A proposal for the Jewish center, which would be located in a 13,000-square-foot building at 118 N. 34th St. near Lancaster Avenue, estimates that the total cost would be $7 million. According to Rabbi Isabel de Konick, Drexel’s Hillel director, the center will be completed within 36 months once half of the funding is secured.
The Center will include a chapel, dining hall, student lounge, meeting space and a kosher café open to the public as well as a kosher kitchen for students.
“Now the Drexel Jewish community will have a place they can call home that they don’t have to pack into boxes,” says de Konick.
According to de Konick, the lack of kosher dining and a dedicated space for Jewish life has made it difficult to track Jewish events, but she says the new space should solve those problems.
The plans for the Center for Jewish Life were revealed at a mid-April dinner attended by Drexel students and alumni as well as prominent members of the Jewish community.

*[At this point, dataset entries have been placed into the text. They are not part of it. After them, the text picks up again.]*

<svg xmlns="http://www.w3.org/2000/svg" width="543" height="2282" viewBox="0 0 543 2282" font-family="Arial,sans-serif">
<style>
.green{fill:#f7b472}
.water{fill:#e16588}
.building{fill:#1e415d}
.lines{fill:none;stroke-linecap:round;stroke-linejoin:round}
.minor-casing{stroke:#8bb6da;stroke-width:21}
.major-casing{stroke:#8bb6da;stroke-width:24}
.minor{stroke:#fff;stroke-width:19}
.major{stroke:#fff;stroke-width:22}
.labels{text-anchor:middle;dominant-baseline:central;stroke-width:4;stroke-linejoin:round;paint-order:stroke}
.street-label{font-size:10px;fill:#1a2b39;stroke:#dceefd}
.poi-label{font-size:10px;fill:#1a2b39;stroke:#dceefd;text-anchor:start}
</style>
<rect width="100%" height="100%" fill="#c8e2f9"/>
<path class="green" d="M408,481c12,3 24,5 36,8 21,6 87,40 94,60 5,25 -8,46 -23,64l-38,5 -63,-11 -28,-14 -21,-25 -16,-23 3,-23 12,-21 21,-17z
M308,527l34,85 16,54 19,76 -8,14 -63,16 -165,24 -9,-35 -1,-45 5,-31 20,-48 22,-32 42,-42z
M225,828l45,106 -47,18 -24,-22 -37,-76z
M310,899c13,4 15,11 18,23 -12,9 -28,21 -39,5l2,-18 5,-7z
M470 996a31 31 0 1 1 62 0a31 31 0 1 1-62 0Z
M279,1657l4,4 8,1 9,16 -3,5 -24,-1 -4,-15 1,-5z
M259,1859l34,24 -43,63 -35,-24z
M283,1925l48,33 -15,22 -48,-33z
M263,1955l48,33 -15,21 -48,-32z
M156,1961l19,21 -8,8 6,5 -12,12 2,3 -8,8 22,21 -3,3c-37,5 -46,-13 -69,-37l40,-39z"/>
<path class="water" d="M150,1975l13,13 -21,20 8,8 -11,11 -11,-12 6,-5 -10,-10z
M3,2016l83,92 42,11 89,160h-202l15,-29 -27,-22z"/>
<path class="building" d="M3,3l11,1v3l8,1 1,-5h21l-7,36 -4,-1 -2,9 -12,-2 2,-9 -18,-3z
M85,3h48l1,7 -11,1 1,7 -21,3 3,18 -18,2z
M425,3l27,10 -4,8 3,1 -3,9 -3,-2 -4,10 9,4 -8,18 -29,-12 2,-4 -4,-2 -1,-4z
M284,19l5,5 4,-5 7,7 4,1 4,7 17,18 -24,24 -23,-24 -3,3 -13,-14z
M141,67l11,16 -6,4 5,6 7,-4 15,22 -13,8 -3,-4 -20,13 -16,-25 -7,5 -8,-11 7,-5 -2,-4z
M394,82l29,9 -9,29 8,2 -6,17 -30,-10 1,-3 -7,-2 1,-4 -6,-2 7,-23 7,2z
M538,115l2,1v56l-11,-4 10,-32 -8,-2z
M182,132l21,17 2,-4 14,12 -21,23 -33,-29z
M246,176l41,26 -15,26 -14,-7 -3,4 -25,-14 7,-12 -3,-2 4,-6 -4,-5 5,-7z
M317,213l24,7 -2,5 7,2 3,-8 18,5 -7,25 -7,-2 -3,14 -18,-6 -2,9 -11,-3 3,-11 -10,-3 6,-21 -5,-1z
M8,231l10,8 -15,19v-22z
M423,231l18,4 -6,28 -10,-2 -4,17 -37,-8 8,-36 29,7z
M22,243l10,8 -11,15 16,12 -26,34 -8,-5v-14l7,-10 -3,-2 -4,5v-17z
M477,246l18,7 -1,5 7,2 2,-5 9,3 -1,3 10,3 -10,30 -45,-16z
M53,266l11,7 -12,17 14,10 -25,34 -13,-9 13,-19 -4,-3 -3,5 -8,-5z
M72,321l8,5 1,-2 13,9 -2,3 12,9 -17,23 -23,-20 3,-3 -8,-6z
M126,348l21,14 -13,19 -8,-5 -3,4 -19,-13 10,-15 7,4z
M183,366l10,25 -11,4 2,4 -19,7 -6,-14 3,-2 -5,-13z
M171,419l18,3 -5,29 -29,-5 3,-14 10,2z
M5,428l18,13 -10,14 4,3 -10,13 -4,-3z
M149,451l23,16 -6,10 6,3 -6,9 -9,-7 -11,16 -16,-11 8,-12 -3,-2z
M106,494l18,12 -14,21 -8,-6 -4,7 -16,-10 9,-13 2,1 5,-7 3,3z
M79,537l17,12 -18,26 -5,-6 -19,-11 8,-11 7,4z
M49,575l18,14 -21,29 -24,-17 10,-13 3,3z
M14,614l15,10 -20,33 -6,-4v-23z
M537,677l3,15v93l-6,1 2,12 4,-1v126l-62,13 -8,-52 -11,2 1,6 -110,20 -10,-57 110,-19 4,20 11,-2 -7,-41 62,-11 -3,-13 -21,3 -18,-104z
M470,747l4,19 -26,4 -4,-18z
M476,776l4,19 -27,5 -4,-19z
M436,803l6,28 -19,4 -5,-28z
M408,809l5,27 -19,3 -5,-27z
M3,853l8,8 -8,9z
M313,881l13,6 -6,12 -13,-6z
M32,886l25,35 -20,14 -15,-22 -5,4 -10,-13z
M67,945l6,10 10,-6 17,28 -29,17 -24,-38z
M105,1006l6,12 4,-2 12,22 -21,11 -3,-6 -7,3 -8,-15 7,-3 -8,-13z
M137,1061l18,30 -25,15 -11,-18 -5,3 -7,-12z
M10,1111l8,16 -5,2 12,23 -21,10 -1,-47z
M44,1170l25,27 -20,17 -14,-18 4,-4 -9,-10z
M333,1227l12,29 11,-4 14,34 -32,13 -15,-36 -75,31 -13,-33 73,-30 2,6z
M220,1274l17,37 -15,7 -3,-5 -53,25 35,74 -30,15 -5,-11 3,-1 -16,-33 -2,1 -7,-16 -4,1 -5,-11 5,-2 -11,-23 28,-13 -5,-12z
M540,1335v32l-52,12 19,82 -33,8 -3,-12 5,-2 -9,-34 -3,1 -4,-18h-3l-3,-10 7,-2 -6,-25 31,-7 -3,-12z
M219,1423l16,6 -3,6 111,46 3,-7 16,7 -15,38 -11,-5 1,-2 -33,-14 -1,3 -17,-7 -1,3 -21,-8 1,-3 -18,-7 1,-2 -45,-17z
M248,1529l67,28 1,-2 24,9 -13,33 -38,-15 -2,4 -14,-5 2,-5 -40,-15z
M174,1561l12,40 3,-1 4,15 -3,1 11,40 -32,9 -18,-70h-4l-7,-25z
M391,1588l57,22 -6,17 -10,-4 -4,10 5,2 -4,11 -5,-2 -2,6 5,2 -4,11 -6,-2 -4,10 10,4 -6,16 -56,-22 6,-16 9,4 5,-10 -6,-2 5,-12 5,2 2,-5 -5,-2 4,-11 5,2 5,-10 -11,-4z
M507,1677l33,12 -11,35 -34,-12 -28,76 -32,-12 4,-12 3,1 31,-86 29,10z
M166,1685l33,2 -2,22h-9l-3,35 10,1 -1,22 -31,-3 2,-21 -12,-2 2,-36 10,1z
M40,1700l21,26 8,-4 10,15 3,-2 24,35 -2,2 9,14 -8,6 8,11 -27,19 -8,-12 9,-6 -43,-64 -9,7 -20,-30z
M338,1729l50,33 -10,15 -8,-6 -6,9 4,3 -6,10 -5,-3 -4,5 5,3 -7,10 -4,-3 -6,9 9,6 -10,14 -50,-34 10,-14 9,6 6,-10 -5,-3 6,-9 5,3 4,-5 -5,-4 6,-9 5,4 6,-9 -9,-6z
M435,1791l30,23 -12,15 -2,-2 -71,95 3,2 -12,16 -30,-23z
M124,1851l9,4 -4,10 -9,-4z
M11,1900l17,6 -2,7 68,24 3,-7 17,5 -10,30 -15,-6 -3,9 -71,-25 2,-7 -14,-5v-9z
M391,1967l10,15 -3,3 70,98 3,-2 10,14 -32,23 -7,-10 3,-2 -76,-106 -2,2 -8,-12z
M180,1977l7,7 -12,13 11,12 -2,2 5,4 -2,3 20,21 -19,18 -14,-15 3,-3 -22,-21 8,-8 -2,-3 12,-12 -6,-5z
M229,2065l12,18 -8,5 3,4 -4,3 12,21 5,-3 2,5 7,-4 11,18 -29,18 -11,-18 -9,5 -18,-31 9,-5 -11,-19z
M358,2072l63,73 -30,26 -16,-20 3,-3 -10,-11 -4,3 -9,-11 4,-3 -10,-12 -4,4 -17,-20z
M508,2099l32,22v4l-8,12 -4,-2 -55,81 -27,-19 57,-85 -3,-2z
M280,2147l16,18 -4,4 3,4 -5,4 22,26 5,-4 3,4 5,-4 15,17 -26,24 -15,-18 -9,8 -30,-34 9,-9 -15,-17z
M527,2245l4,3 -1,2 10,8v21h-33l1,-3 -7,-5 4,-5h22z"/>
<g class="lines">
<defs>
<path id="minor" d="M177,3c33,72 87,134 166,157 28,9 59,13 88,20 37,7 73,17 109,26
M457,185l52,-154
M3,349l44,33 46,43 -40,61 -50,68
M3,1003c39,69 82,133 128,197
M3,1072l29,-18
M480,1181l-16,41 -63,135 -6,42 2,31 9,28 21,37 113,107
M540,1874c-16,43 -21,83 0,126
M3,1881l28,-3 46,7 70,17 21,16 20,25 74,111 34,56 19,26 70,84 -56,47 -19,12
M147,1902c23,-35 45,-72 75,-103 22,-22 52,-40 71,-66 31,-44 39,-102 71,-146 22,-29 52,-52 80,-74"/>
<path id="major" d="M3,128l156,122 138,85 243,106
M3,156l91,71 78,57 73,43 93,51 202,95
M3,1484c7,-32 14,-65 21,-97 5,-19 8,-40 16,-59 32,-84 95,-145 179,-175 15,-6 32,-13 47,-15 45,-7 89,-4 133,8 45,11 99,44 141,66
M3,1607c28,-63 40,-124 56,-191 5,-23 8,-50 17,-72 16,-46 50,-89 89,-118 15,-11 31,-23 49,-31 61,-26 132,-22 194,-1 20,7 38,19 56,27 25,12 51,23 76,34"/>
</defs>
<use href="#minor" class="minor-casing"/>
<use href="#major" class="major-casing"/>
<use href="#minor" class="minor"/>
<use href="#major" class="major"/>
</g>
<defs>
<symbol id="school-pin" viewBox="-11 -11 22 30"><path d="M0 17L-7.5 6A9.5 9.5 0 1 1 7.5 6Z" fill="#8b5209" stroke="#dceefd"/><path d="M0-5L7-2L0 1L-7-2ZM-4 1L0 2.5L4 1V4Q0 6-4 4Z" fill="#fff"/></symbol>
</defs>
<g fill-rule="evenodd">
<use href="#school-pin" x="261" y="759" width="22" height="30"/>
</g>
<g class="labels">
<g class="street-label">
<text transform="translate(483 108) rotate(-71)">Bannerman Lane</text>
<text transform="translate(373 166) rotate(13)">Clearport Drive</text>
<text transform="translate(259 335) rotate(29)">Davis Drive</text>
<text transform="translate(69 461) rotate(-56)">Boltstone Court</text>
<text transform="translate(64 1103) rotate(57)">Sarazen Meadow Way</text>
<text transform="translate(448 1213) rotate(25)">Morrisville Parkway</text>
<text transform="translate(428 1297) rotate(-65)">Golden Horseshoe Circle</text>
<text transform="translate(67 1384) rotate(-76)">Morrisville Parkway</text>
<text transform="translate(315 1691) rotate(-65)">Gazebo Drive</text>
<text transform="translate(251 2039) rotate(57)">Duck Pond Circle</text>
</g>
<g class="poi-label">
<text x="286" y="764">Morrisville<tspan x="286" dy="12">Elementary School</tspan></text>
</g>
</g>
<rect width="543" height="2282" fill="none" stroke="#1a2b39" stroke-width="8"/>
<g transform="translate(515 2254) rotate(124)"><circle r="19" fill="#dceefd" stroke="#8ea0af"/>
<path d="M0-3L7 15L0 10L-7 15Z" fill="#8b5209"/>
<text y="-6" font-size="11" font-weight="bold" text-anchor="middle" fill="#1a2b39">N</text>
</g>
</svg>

The initiative for the new center came from Drexel President John Fry, in response to a Jewish student body that has become more active in recent years—attending Hillel programming, Shabbat services and dinners, and traveling in greater numbers to Israel on Birthright trips.
“There’s been an enormous upgrade in energy and I think some of that can be attributed to the atmosphere President Fry implemented at Drexel,” says de Konick.
Drexel has already invested the resources to develop the initial design and is seeking funding to move forward with the project. Seed funding from the Jewish Federation of Greater Philadelphia was used to create other Jewish community centers on Philadelphia campuses, like Steinhardt Hall at the University of Pennsylvania, which was built in 2003, and the Edward H. Rosen Hillel Center for Jewish Life at Temple University, built in 2009.
According to Hugh Chairnoff, a Drexel alumnus and the chairman of the Drexel Hillel board of overseers, about five or six percent, or between 900 and 1,200 undergraduate students, make up the Jewish population at Drexel.